Their captor is unpredictable and extremely brutal in the punishment he gives out and her worst nightmares become reality
.Linna pursues all leads including one called Primus, another patient at the local hospital for those deemed mentally unstable, the hospital where Martin spends time and where Martin says he overheard a telephone conversation between Primus and Caesar. Following Primus takes Linna to the Eagle’s Nest, a gambling den of real brutality which breaks his younger, less experienced colleagues – they are lucky to get out alive. They witness a depravity which you and I cannot imagine, a delight in violence and degradation which is unnatural in any decent society and their experiences barely progress the case.
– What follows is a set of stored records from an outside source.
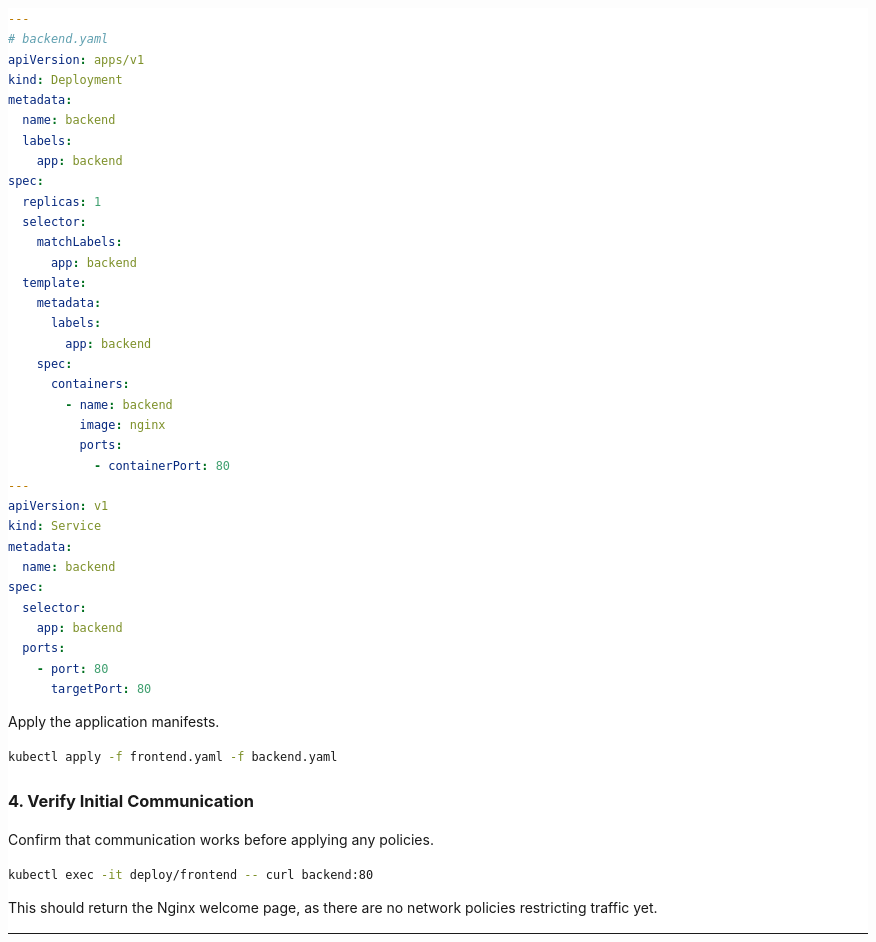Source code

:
 ```yaml
---
# backend.yaml
apiVersion: apps/v1
kind: Deployment
metadata:
  name: backend
  labels:
    app: backend
spec:
  replicas: 1
  selector:
    matchLabels:
      app: backend
  template:
    metadata:
      labels:
        app: backend
    spec:
      containers:
        - name: backend
          image: nginx
          ports:
            - containerPort: 80
---
apiVersion: v1
kind: Service
metadata:
  name: backend
spec:
  selector:
    app: backend
  ports:
    - port: 80
      targetPort: 80
```

Apply the application manifests.

```bash
kubectl apply -f frontend.yaml -f backend.yaml
```

### 4\. Verify Initial Communication

Confirm that communication works before applying any policies.

```bash
kubectl exec -it deploy/frontend -- curl backend:80
```

This should return the Nginx welcome page, as there are no network policies restricting traffic yet.

-----
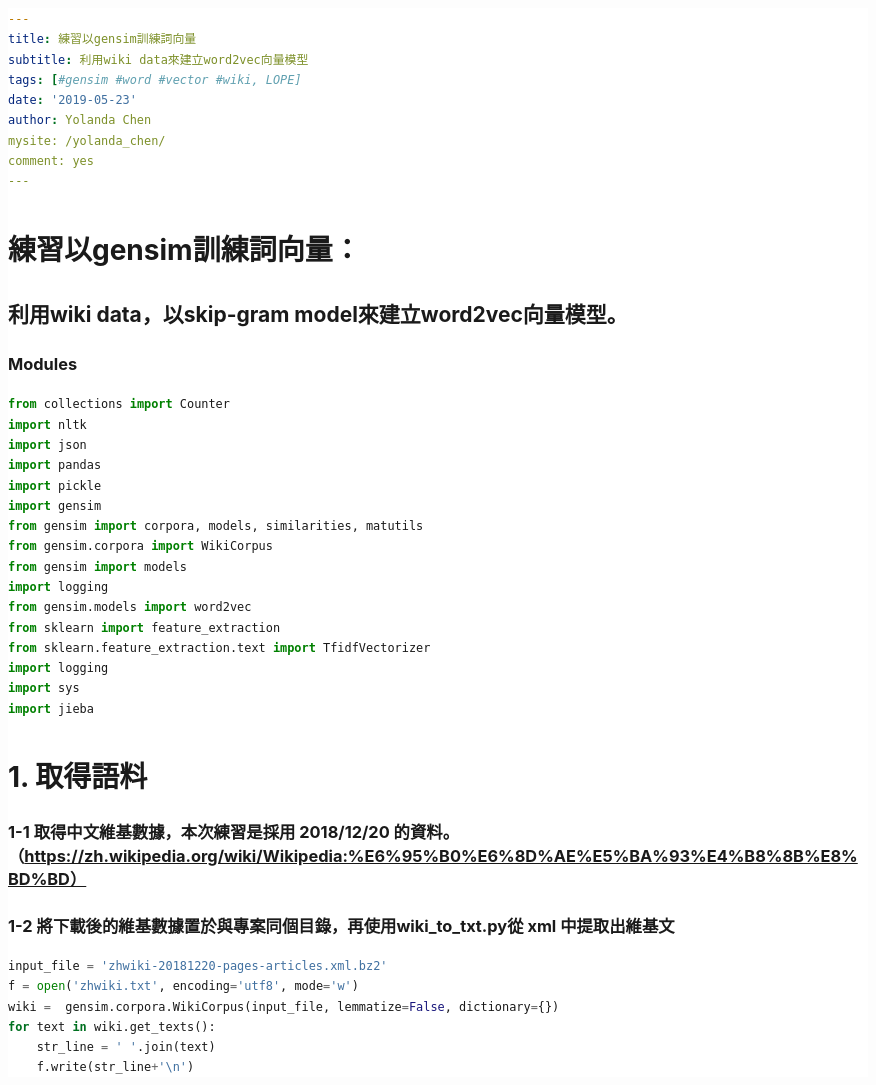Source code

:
 ```yaml
---
title: 練習以gensim訓練詞向量
subtitle: 利用wiki data來建立word2vec向量模型
tags: [#gensim #word #vector #wiki, LOPE]
date: '2019-05-23'
author: Yolanda Chen
mysite: /yolanda_chen/
comment: yes
---
```



# 練習以gensim訓練詞向量：
## 利用wiki data，以skip-gram model來建立word2vec向量模型。

### Modules


```python
from collections import Counter
import nltk
import json
import pandas
import pickle
import gensim
from gensim import corpora, models, similarities, matutils
from gensim.corpora import WikiCorpus
from gensim import models
import logging
from gensim.models import word2vec
from sklearn import feature_extraction
from sklearn.feature_extraction.text import TfidfVectorizer
import logging
import sys
import jieba
```

# 1. 取得語料
### 1-1 取得中文維基數據，本次練習是採用 2018/12/20 的資料。（https://zh.wikipedia.org/wiki/Wikipedia:%E6%95%B0%E6%8D%AE%E5%BA%93%E4%B8%8B%E8%BD%BD）
### 1-2 將下載後的維基數據置於與專案同個目錄，再使用wiki_to_txt.py從 xml 中提取出維基文


```python
input_file = 'zhwiki-20181220-pages-articles.xml.bz2'
f = open('zhwiki.txt', encoding='utf8', mode='w')
wiki =  gensim.corpora.WikiCorpus(input_file, lemmatize=False, dictionary={})
for text in wiki.get_texts():
    str_line = ' '.join(text)
    f.write(str_line+'\n')
```
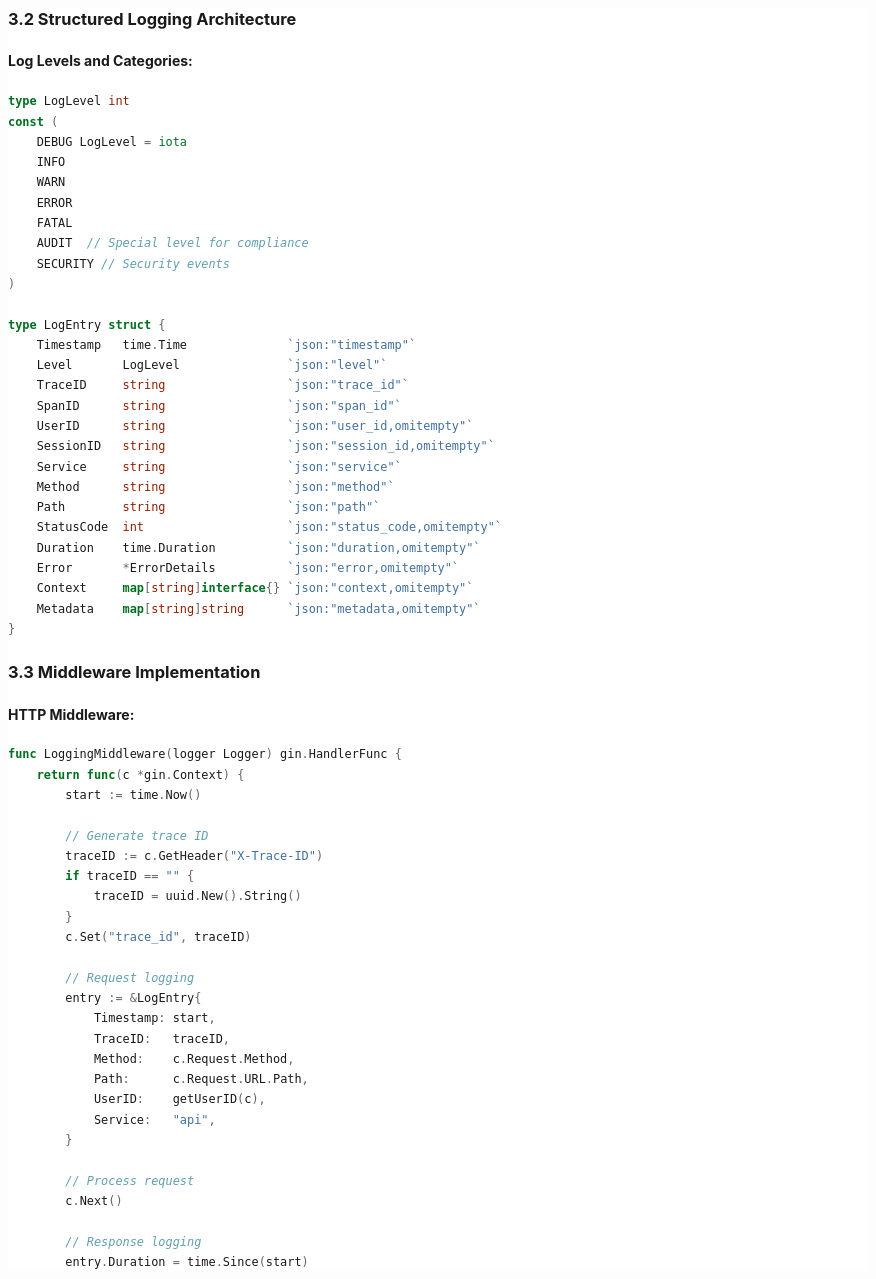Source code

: ### 3.2 Structured Logging Architecture

#### Log Levels and Categories:
```go
type LogLevel int
const (
    DEBUG LogLevel = iota
    INFO
    WARN
    ERROR
    FATAL
    AUDIT  // Special level for compliance
    SECURITY // Security events
)

type LogEntry struct {
    Timestamp   time.Time              `json:"timestamp"`
    Level       LogLevel               `json:"level"`
    TraceID     string                 `json:"trace_id"`
    SpanID      string                 `json:"span_id"`
    UserID      string                 `json:"user_id,omitempty"`
    SessionID   string                 `json:"session_id,omitempty"`
    Service     string                 `json:"service"`
    Method      string                 `json:"method"`
    Path        string                 `json:"path"`
    StatusCode  int                    `json:"status_code,omitempty"`
    Duration    time.Duration          `json:"duration,omitempty"`
    Error       *ErrorDetails          `json:"error,omitempty"`
    Context     map[string]interface{} `json:"context,omitempty"`
    Metadata    map[string]string      `json:"metadata,omitempty"`
}
```

### 3.3 Middleware Implementation

#### HTTP Middleware:
```go
func LoggingMiddleware(logger Logger) gin.HandlerFunc {
    return func(c *gin.Context) {
        start := time.Now()
        
        // Generate trace ID
        traceID := c.GetHeader("X-Trace-ID")
        if traceID == "" {
            traceID = uuid.New().String()
        }
        c.Set("trace_id", traceID)
        
        // Request logging
        entry := &LogEntry{
            Timestamp: start,
            TraceID:   traceID,
            Method:    c.Request.Method,
            Path:      c.Request.URL.Path,
            UserID:    getUserID(c),
            Service:   "api",
        }
        
        // Process request
        c.Next()
        
        // Response logging
        entry.Duration = time.Since(start)
```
Although there are many characters with whom the reader feels an emotional attachment, the novel is essentially plot-driven and action-filled but it also explores mental illness. I’m not talking about mental health and stress brought on by everyday living but real mental illness brought about by trauma, mental illness which is so deep rooted that even the so-called experts can get it wrong, no matter how hard they try. There are several graphic and disturbing scenes and the antagonist’s deranged actions have a terrifying realism. The tools of a civilised society are not always sufficient to overcome real evil - evil which is too clever to be cured. By the end, I definitely identified shades of Jekyll and Hyde and Martin’s actions were noble and selfless.

Interestingly, Lars Kepler is not one writer but two, a husband and wife team, both authors, independent of each other but who found new insight when they combined their talents. I wouldn’t choose to read this every day but I was forced to finish it once I’d started because of the need to know and understand all that went on. A powerful and dramatic narrative.